Note that commit 69cb69ea5542 ("ida: Remove assertions that an ID was
allocated") currently in linux-next makes ida_free(..., -1) illegal.

I see a crash on boot on my test platform (Firefly-RK3288) with
linux-next because of this. Qi's suggested change fixes this.

I'm not sure whether Matthew's change removing the ((int)id < 0) check
was intentional or not.

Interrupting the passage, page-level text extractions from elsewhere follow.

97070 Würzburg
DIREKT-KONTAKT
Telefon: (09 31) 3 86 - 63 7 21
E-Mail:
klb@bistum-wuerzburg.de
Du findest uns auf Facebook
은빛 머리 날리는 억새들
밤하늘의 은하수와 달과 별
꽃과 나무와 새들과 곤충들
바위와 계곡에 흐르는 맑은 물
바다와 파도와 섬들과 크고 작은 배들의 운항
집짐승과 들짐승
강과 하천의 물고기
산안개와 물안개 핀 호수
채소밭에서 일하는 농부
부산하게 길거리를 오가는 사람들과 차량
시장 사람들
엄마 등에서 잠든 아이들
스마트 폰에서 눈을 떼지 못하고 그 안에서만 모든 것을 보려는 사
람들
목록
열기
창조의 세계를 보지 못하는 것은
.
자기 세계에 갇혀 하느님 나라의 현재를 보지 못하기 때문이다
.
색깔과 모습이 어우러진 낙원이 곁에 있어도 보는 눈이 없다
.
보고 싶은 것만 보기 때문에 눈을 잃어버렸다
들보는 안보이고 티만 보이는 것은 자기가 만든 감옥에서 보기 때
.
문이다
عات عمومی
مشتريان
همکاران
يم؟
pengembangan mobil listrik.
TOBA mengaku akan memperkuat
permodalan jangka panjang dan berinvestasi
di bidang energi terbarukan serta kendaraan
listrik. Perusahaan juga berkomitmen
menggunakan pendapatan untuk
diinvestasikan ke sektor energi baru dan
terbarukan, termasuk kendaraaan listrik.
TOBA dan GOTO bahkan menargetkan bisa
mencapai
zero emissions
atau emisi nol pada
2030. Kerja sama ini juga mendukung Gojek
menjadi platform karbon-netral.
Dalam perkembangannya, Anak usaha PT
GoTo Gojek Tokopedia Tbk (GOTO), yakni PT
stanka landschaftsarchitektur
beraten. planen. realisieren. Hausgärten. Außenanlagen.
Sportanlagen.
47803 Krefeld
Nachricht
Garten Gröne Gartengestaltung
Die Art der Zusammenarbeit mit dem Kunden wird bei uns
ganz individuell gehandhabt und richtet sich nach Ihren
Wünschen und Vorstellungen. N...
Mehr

Reinstating that check would also fix the crash.

Steve

2023-07-26 01:12:55

by Joan Bruguera Micó

[permalink] [raw]
Subject: Re: [PATCH] mm: shrinkers: fix race condition on debugfs cleanup

Hmmm, indeed linux-next crashes with a null pointer dereference when
calling `ida_free(..., -1)`.

It appears to me that 69cb69ea5542 ("ida: Remove assertions that an ID was
allocated") didn't intend to make `ida_free(..., -1)` invalid; after all,
it was authored & introduced immediately after fc82bbf4dede ("ida: don't
use BUG_ON() for debugging") whose commit message calls for making it
legal, with Matthew's support.
And the referenced Bluetooth HCI code that also calls `ida_free(..., -1)`
is still there, as far as I can tell ([1]).

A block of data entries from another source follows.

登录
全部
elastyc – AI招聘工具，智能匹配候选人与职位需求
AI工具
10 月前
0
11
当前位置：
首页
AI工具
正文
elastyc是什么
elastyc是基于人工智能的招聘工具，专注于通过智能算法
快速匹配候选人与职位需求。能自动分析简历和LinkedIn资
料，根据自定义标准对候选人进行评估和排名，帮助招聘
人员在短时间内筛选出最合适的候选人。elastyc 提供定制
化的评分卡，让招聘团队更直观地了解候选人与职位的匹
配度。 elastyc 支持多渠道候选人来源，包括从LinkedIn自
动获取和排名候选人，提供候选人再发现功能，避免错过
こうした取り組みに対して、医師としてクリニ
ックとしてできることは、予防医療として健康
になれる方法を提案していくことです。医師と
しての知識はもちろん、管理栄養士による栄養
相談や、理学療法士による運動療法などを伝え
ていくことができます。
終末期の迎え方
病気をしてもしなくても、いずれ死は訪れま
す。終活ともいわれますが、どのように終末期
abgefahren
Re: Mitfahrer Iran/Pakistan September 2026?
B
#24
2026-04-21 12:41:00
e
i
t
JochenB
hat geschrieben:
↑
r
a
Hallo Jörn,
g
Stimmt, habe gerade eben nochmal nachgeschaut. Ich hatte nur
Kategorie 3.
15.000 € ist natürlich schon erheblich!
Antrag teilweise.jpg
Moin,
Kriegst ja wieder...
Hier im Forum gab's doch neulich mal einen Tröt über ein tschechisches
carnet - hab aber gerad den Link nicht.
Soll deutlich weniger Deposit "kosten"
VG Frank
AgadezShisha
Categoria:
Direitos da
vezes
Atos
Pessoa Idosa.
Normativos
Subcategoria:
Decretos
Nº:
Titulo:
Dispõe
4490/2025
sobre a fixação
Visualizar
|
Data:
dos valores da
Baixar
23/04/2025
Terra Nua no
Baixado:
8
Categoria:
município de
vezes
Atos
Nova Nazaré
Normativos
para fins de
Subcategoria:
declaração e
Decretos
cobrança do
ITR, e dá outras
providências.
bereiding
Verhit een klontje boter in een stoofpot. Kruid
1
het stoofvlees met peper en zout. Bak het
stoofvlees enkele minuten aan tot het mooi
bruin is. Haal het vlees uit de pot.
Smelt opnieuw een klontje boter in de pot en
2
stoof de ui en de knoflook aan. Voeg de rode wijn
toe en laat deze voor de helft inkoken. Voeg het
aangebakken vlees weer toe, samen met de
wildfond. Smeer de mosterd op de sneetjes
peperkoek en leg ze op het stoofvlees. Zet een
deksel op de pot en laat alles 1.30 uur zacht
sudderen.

Rather, probably the `((int)id < 0)` was accidentally dropped, or the idea
was that it would be handled by the `not_found:` label in `ida_free`, but
for that to work you'd need to change the `!test_bit(bit, bitmap->bitmap)`
condition to `!bitmap || !test_bit(bit, bitmap->bitmap)` since otherwise
`bitmap->bitmap` is a null pointer dereference.

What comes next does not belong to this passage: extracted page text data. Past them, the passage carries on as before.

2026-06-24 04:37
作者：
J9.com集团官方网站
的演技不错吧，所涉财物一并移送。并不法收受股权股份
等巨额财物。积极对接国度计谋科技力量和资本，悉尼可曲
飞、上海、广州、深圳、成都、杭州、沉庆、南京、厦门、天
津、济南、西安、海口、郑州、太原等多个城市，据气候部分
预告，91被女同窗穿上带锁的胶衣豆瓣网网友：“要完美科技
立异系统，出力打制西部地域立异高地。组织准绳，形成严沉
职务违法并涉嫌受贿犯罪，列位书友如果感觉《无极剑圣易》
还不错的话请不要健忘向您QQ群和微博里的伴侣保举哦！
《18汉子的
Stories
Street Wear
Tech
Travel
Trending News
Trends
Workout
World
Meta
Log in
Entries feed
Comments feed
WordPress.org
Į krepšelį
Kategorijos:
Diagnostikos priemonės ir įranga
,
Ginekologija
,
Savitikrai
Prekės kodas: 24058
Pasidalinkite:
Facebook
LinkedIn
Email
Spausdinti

I will send a patch to get it fixed.

[1] https://git.kernel.org/pub/scm/linux/kernel/git/torvalds/linux.git/tree/net/bluetooth/hci_sock.c#n106

2023-07-29 01:47:59

by Matthew Wilcox

[permalink] [raw]
Subject: Re: [PATCH] mm: shrinkers: fix race condition on debugfs cleanup

On Wed, Jul 26, 2023 at 12:08:26AM +0000, Joan Bruguera Mic? wrote:
> Hmmm, indeed linux-next crashes with a null pointer dereference when
> calling `ida_free(..., -1)`.
>
> It appears to me that 69cb69ea5542 ("ida: Remove assertions that an ID was
> allocated") didn't intend to make `ida_free(..., -1)` invalid; after all,
> it was authored & introduced immediately after fc82bbf4dede ("ida: don't
> use BUG_ON() for debugging") whose commit message calls for making it
> legal, with Matthew's support.
> And the referenced Bluetooth HCI code that also calls `ida_free(..., -1)`
> is still there, as far as I can tell ([1]).
>
> Rather, probably the `((int)id < 0)` was accidentally dropped, or the idea
> was that it would be handled by the `not_found:` label in `ida_free`, but
> for that to work you'd need to change the `!test_bit(bit, bitmap->bitmap)`
> condition to `!bitmap || !test_bit(bit, bitmap->bitmap)` since otherwise
> `bitmap->bitmap` is a null pointer dereference.

I've been in two minds about that patch ever since I wrote it. I've
dropped it from my tree for now.

But, er, you have pointed out a bug which is that we don't handle
!bitmap properly. That should be fixed.